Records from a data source
[Start of Attachment]

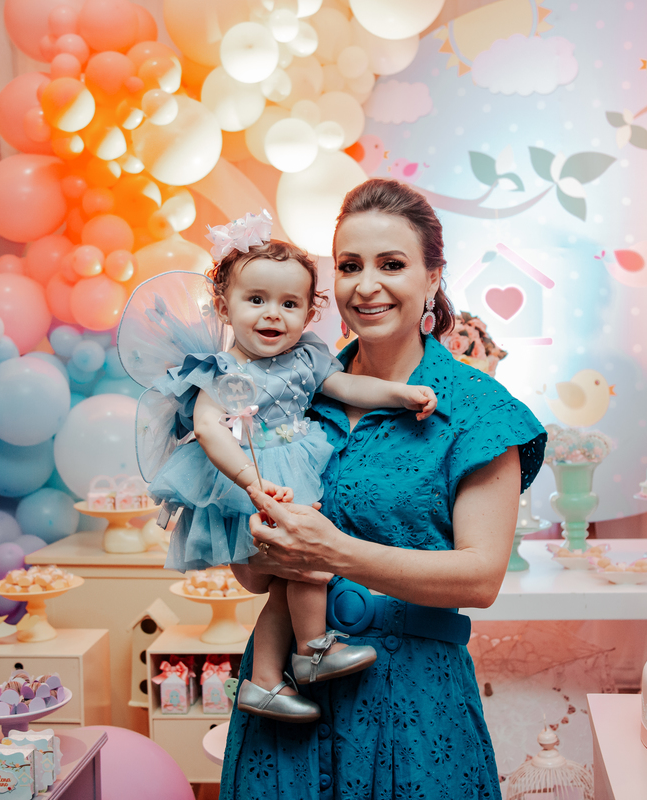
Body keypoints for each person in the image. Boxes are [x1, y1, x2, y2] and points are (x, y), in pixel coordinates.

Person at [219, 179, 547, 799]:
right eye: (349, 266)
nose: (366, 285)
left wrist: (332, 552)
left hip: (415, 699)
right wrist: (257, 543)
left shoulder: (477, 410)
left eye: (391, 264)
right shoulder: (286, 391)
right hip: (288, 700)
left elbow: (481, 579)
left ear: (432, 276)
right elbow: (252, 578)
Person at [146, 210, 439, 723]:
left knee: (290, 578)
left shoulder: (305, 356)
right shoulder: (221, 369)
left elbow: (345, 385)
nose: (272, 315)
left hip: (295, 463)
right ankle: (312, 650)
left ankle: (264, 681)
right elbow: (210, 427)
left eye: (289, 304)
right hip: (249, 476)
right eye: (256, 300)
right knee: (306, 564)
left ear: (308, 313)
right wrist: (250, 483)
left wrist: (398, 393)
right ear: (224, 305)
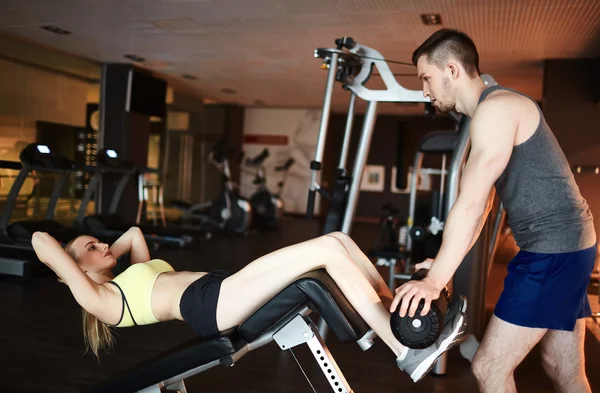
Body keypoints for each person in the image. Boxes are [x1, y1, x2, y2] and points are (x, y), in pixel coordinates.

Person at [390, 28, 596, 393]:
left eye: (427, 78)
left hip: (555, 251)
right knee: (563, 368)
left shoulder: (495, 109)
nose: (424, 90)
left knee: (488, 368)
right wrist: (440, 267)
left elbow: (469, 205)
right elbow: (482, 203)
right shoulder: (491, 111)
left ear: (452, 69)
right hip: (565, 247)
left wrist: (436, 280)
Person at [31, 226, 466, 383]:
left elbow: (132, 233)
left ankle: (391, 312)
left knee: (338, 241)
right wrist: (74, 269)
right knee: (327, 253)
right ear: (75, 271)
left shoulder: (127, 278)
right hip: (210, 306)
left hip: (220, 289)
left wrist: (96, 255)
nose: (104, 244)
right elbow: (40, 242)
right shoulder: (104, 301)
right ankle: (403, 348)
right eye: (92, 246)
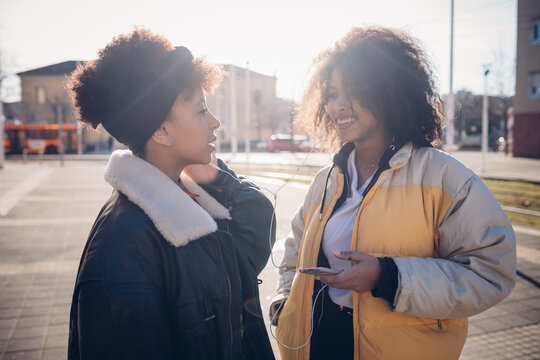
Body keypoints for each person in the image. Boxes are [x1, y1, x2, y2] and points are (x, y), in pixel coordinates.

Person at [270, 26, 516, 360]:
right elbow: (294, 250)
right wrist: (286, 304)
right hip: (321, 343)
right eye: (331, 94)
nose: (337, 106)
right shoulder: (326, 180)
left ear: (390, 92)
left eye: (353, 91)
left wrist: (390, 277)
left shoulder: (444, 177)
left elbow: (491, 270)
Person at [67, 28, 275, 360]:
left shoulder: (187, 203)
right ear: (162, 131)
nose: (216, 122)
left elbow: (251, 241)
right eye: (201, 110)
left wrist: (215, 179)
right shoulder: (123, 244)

[End of Attachment]
[Start of Attachment]

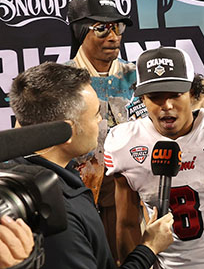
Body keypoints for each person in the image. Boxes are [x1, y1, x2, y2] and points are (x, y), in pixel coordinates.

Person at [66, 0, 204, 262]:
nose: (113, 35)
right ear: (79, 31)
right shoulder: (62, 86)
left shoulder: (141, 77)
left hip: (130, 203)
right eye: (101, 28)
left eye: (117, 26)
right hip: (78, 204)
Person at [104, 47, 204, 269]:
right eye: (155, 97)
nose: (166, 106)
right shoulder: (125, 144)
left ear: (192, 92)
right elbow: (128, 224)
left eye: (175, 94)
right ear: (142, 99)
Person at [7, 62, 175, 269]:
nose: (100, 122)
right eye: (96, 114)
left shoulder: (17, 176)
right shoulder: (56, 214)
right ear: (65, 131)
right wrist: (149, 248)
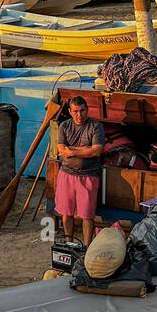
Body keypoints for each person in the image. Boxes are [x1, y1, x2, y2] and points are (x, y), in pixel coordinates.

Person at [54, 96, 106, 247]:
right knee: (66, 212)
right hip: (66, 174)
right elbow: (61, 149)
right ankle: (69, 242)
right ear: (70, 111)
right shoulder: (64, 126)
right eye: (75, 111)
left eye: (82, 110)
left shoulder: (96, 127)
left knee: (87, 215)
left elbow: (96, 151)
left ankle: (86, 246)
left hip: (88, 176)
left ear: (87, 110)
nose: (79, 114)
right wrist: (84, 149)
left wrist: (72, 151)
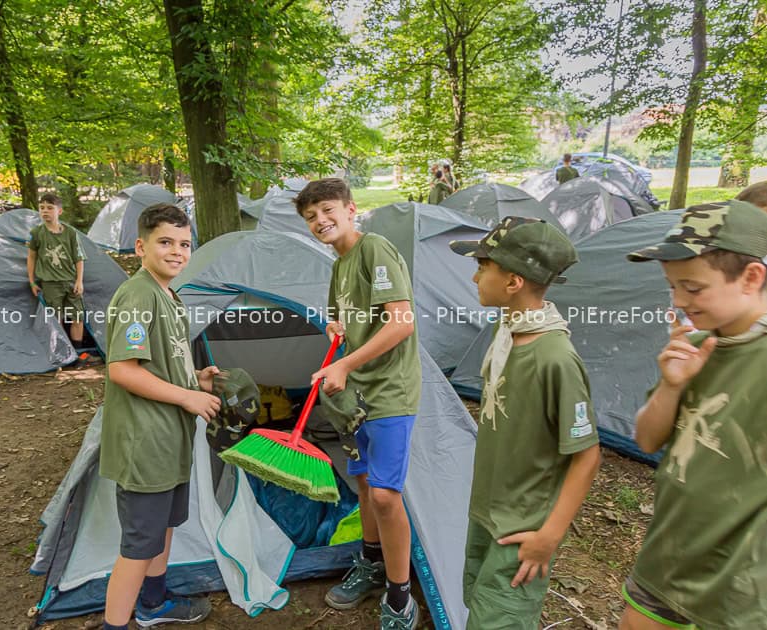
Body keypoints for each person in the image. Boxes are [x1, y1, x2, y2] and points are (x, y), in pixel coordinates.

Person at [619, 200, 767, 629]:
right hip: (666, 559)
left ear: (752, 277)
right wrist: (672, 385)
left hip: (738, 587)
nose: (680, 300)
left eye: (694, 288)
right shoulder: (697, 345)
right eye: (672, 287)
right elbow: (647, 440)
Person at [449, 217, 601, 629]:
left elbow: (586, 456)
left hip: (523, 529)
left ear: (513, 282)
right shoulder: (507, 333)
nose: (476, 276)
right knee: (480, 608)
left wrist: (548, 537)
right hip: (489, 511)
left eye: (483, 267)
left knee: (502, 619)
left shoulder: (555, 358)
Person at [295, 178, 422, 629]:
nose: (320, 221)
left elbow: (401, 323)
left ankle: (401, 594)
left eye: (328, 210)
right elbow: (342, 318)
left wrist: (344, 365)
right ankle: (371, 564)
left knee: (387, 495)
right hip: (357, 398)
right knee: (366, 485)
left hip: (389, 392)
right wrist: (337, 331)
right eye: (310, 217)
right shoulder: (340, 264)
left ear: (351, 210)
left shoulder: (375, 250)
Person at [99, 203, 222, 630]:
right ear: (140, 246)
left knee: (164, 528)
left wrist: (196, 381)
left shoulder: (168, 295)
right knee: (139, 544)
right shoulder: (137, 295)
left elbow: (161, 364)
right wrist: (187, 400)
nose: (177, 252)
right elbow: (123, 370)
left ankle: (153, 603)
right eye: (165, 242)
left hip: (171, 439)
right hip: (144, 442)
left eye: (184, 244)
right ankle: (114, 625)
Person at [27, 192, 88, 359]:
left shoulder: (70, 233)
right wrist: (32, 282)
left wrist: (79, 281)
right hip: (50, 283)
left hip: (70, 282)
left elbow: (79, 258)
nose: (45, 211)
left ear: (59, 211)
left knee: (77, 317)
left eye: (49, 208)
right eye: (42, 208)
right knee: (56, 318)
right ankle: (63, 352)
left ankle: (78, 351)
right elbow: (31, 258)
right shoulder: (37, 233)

[End of Attachment]
[Start of Attachment]

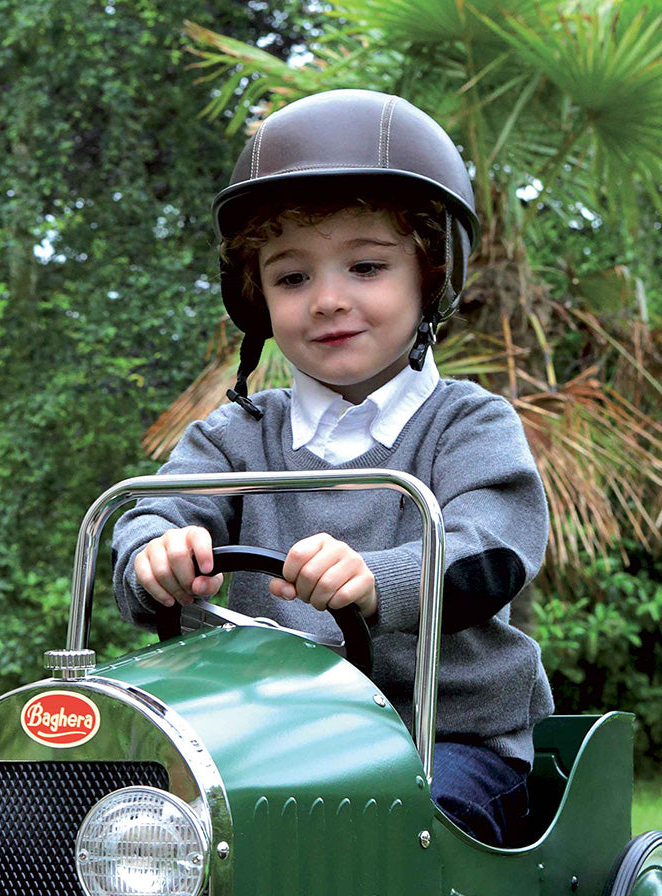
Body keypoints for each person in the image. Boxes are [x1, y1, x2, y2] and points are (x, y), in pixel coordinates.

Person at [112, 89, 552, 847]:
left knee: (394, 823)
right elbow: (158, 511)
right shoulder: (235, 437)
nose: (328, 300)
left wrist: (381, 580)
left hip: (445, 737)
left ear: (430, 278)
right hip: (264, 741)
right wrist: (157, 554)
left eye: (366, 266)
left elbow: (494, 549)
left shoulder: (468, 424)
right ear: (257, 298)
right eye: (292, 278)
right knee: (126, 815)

[End of Attachment]

* DESCRIPTION OF THE TASK
Using the entries above, repeat exactly the lines from the one with "right wrist: (250, 483)" to the one with "left shoulder: (187, 203)", both included, and leave the pictures behind.

* RESPONSE BOX
right wrist: (250, 483)
left wrist: (398, 393)
right ear: (224, 305)
Body keypoints for each person in the image. Boxes are [x1, y1, x2, y2] and points are (x, y), in pixel coordinates.

Person at [390, 28, 596, 393]:
left eye: (427, 78)
left hip: (555, 251)
right knee: (563, 368)
left shoulder: (495, 109)
nose: (424, 90)
left knee: (488, 368)
right wrist: (440, 267)
left elbow: (469, 205)
right elbow: (482, 203)
right shoulder: (491, 111)
left ear: (452, 69)
right hip: (565, 247)
left wrist: (436, 280)
Person at [31, 226, 466, 383]:
left elbow: (132, 233)
left ankle: (391, 312)
left knee: (338, 241)
right wrist: (74, 269)
right knee: (327, 253)
right ear: (75, 271)
left shoulder: (127, 278)
right hip: (210, 306)
left hip: (220, 289)
left wrist: (96, 255)
nose: (104, 244)
right elbow: (40, 242)
right shoulder: (104, 301)
right ankle: (403, 348)
right eye: (92, 246)
Body keypoints for each person in the image. Boxes are [x1, y1, x2, y2] and points are (x, y), in pixel coordinates.

Person at [270, 26, 516, 360]:
right elbow: (294, 250)
right wrist: (286, 304)
right hip: (321, 343)
right eye: (331, 94)
nose: (337, 106)
right shoulder: (326, 180)
left ear: (390, 92)
left eye: (353, 91)
left wrist: (390, 277)
left shoulder: (444, 177)
left elbow: (491, 270)
Person at [67, 28, 275, 360]:
left shoulder: (187, 203)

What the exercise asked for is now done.